El Gerente, en mayúsculas porque otro nombre no se le conoce, de la Habitación de los Hambrientos (sic), además de ser un administrador hábil de tiempos y de urgencias y un íntimo lector de las aspiraciones humanas profesionales, era un ávido fanático de la lucha libre. Por eso la practicó desde muy pequeño, en uno de los gimnasios de la Guerrero donde se entrenaron gladiadores despampanantes como el Rayo Tricolor, Humanitas Rex y el Niponés de la Buenos Aires; su entrenador fue uno de los primeros luchadores en ser llamado a pelear a Japón, y el diseño de su máscara sería una de grandes inspiraciones para artistas y dibujantes, que aún hoy en día tratan de incorporar su diseño a sus propios personajes.

Como todos sabemos su nombre, sería un insulto nombrar a semejante héroe del imaginario nacional pero basta con decir que él fue quien entrenó al próximo oponente de Mateo, sí, aquel a quien legó sus mejores técnicas secretas.

El Gerente no necesitaba ninguna valiosísima técnica secreta para vencer a Mateo. El pobre muchacho, al saber que su oponente era el Gerente, se arrodilló frente a él y le pidió perdón. Era el destino, pensó Mateo, ya que había visto las primeras peleas del Gerente en la Arena Caracoles, en Iztapalapa. Desde entonces, se hizo uno de sus primeros leales fanáticos por sus méritos como luchador: peleaba con una elegancia insuperable, un delicado y apreciable respeto a la técnica de la vieja escuela. En algunas de las fantasías agradables para pasar el rato, Mateo soñaba con ser testigo de cómo el Gerente sobrepasaría a su maestro, con gracia y caballerosidad, en la misma pelea donde lo enfrentara para adquirir su máscara.

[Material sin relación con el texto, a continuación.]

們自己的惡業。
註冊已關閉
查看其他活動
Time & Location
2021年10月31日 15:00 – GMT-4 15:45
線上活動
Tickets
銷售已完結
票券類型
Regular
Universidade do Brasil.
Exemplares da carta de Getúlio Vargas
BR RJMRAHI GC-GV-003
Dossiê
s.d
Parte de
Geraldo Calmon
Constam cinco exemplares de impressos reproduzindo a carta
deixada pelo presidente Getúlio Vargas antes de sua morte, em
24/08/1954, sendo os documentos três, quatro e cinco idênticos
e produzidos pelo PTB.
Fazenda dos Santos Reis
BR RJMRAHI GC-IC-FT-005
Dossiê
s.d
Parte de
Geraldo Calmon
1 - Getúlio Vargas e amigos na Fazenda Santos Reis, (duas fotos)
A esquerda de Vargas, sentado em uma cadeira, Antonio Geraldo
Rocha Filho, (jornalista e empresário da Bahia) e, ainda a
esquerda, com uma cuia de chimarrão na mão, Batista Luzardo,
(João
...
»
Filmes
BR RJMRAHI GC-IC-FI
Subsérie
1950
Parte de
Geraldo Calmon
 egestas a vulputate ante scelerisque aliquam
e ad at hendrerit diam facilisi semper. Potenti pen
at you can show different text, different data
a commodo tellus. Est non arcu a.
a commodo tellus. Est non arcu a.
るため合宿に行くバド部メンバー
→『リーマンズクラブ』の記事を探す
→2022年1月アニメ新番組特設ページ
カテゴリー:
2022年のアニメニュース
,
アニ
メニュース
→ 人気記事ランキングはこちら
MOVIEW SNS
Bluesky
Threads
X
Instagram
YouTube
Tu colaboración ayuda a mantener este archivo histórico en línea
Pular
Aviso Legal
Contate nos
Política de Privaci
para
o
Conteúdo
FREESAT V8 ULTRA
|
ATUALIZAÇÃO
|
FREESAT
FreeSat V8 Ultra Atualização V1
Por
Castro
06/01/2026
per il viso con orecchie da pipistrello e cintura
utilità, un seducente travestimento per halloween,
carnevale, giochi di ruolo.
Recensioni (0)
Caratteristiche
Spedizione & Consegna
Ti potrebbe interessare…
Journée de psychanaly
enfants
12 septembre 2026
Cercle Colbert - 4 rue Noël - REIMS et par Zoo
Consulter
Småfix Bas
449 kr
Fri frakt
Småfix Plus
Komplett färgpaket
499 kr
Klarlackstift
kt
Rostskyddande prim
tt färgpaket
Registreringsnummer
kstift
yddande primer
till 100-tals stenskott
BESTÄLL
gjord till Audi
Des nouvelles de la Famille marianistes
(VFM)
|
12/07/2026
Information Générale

El hijo vencerá al padre, había pensado Mateo, por eso no debía ser él quien venciera al Gerente.

Por eso no protestó cuando el luchador lo agarró con sus tremendos brazos y lo alzó por encima de él. Mateo sintió el vértigo de las mil vueltas y luego la nausea de salir volando repentinamente por los aires. La gente clamaba el nombre del luchador y escupía en el nombre de Mateo. No importaba. Quería ayudar a su héroe. Lo último que vio, antes de perderse en un placentero sueño, fueron los ojos brillantes tras la máscara del luchador. Un puñetazo lo hizo dormir y soñar con el futuro: él sería, sencillamente, un espectador más clamando el nombre de un verdadero guerrero. Esta había dejado de ser su historia.